抜粋本文
2024年8月17日土曜日

おいのこさん考

なんの脈絡もなくとーとつに記事の投稿などしてみますね(笑)。
 
いわゆる「おいのこさん」と呼ばれる行事がありますです。

毎年十月最初の亥の日に行われ、阿波においては里芋の茎(ずき)を藁束で包み、細い縄で巻いた藁ぼてを子供たちが搗いてまわります。昭和十年ごろまでは行われておりましたが、それ以降は廃れておりますです。

「わらぼて」

亥の子(いのこ)は、旧暦10月(亥の月)の上の(上旬の、すなわち、最初の)亥の日のこと、あるいは、その日に行われる年中行事である。玄猪、亥の子の祝い、亥の子祭りとも。

主に西日本で見られる。行事の内容としては、亥の子餅を作って食べ万病除去・子孫繁栄を祈る、子供たちが地区の家の前で地面を搗(つ)いて回る、などがある。

出典: フリー百科事典『ウィキペディア(Wikipedia)』

 徳島県内では2016年、貞光町で行われたYouTUBE動画が残っています。


上の動画は「わらぼて」で搗くのではなく「石づき」でおこなっています。美馬町脇町、古作の記録ではこれを「亥の子石」と呼び、祠の御神体として祀っていたそうです。

で、このときに歌われる「おいのこの歌」なんですが、全国ベースでいくつか紹介いたしますと。

【岡山県津山市西吉田地区】

亥の子 亥の子 亥の子の夜さ 
祝(いお)うた人は 四方の角(すみ)に 
蔵建て並べて 
福の神 どし込め どし込め 
上山様祝うぞ わい 

 上記は、家人が出てきて祝った場合の歌で、
 下記は、家人が不在等で祝わなかった場合の歌。

データファイルの一部
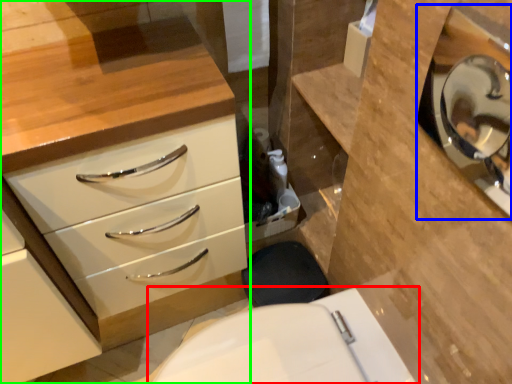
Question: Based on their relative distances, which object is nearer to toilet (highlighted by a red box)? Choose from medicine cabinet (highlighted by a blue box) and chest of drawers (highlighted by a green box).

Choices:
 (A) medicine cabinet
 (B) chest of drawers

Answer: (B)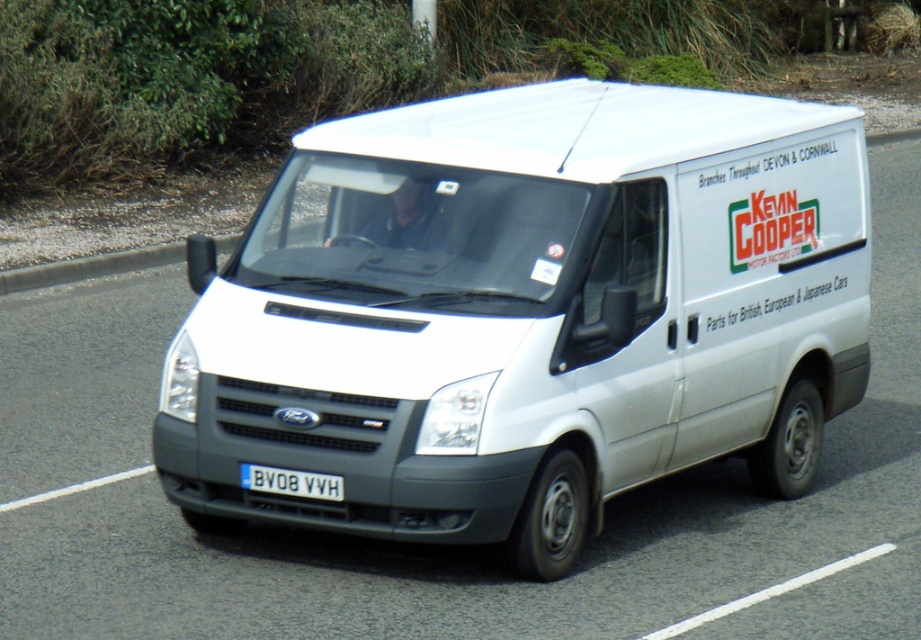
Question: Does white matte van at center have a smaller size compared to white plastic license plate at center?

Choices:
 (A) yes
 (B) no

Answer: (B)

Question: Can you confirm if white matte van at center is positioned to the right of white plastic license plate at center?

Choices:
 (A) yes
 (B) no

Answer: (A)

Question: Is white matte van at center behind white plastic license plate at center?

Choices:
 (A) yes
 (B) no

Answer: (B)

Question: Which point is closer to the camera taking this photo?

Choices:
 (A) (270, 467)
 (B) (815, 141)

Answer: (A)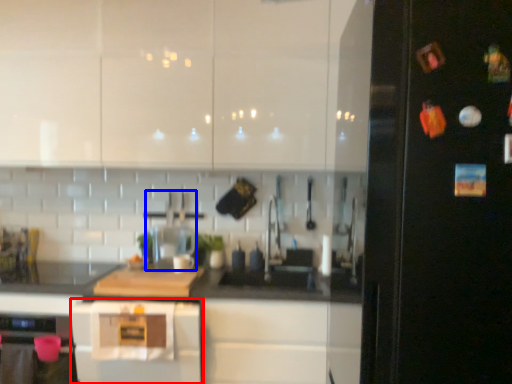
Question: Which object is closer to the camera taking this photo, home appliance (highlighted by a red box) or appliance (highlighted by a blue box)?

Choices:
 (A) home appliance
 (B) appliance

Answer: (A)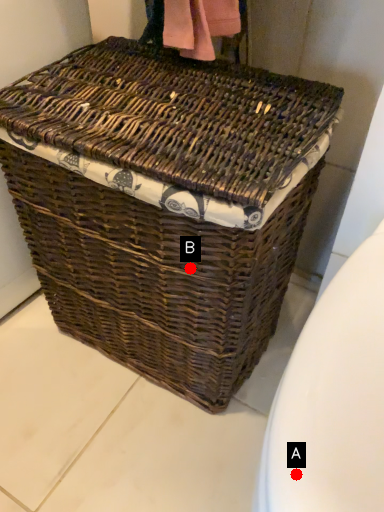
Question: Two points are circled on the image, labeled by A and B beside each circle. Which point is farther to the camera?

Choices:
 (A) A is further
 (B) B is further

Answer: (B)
...
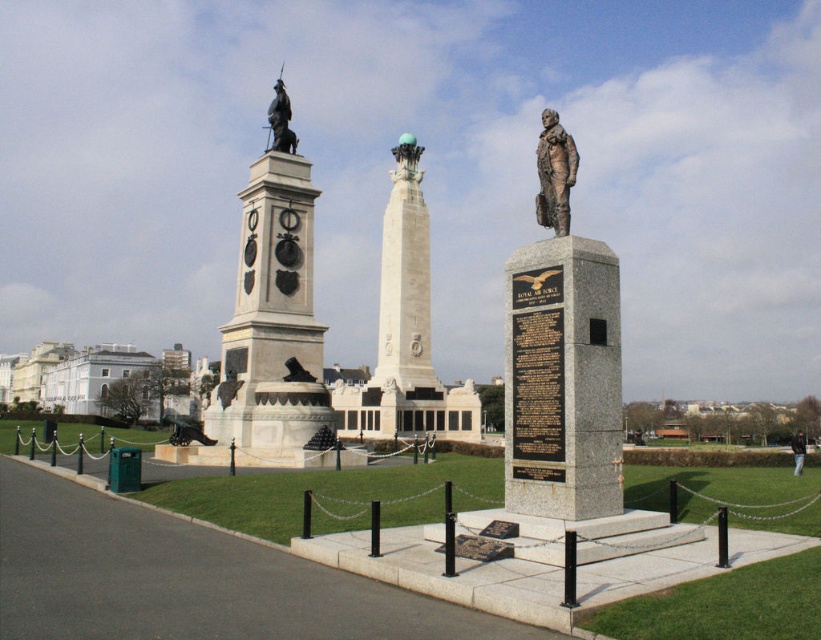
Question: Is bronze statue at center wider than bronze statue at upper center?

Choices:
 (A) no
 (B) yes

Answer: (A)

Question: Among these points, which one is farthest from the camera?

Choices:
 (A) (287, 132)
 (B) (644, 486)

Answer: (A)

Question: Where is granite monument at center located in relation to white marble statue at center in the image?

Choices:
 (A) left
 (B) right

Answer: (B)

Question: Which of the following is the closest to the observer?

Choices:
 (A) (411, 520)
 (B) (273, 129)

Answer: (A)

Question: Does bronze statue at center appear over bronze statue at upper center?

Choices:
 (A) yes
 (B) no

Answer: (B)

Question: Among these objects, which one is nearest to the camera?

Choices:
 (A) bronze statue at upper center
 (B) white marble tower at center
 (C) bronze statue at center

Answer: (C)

作業一覧
a) おいのこさんの文章にある「行事の内容としては、亥の子餅を作って食べ万病除去・子孫繁栄を祈る、子供たちが地区の家の前で地面を搗(つ)いて回る、などがある。」という一文を英語に訳してください。
b) おいのこさんの文章によると、阿波ではこの行事はいつごろまで行われていましたか。
c) おいのこさんの文章を、最後の文の後から書き継いでください。
資料はこの作業に一切関係しません。

作業別回答
a) The activities of the observance include making and eating inoko mochi to pray for protection from all illnesses and for the prosperity of one's descendants, and children going around pounding the ground in front of the houses in their neighborhood.

b) 昭和十年ごろまで行われていました。

c)
亥の子 亥の子 亥の子の夜さ 
祝わん者は 鬼生め蛇生め 
角が生えた子生め 
じじいとばばあ どし込め どし込め

【広島県福山市・新市町金名地区】

亥の子の宵(えー)に祝わんものは 鬼産め 蛇産め 角のはえた子産め (せんせんせんよ)
一つ 鵯は 栴檀の実を 祝え (せんせんせんよ)
二つ 鮒子は 水の底 祝え (せんせんせんよ)
三つ 蚯蚓は 土の底 祝え (せんせんせんよ)
四つ 嫁御は 姑の髪 祝え (せんせんせんよ)
五つ 医者殿は 薬箱 祝え (せんせんせんよ)
六つ 娘は 化粧箱 祝え (せんせんせんよ)
七つ 泣き子は 親の乳 祝え (せんせんせんよ)
八つ 山伏は 法螺の貝 祝え (せんせんせんよ)
九つ 紺屋は 藍瓶(やがめ) 祝え (せんせんせんよ)
十で 豆腐屋は 豆腐籠 祝え (せんせんせんよ)
亥の子の宵(えー)に祝うた者は 四方へ蔵建て 繁盛せ 繁盛せ


では、阿波国内ではいかがでしょうか。

【阿波町】

お亥の子はんの夜さ、餅くれん家は、味噌も醤油もみな腐れ

  女の子はこれに続いて

お亥の子はんにい祝うてつかはれ

  と言ってまわった。

【川島町】

お亥の子はんの晩に、餅くれん家は、箸で家建てて、牛ぐそで壁塗って、馬ぐそで屋根葺いて、風が吹いたらすぐこけた

また

 一に俵ふんまえて
 二はにっこり笑わせて
 三に酒を造って
 四つ世の中ええよう
   五ついつものごとくして
   六つ無病息災に
 七つ何事ないように
 八つ屋敷を買いひろめ
 九つ小倉を立てならべ
 十でとっくり納まった、納まった

 ヘイトーヘイ ヘイトーヘイ


また、この行事については宮中においても、玄猪(げんちょ)という呼び方で行われていたことが知られております。

『国史大辞典 1』(国史大辞典編集委員会編 吉川弘文館 1979)

「亥子(いのこ)」 異称を列挙する中に「玄猪」という名前もある。「旧暦十月、上の亥日に餅を食べると万病をのぞくという。古代中国の俗信によるもので、平安時代(寛平以前)から行われた。朝廷では内蔵寮が猪の子型に作った餅を進める儀があり、一般にも行われた」とあり。


『古事類苑 1 天部 歳時部』(吉川弘文館 1969)

玄猪ハ、ヰノコト云フ、十月中ノ亥日ニ行フ、後世幕府ニテハ、上ノ亥日ヲ以テセリ、此日貴賤共ニ餅ヲ製シ、亥子餅ト稱シテ以テ之ヲ祝セリ、朝廷ニテハ始メ内藏寮ヨリ獻ゼシガ、後ニハ丹波國野瀬里ヨリ獻ズル事トナレリ


『旧儀式図画帖』より

「天皇がツクツクの作法をする準備が行われる」との説明です。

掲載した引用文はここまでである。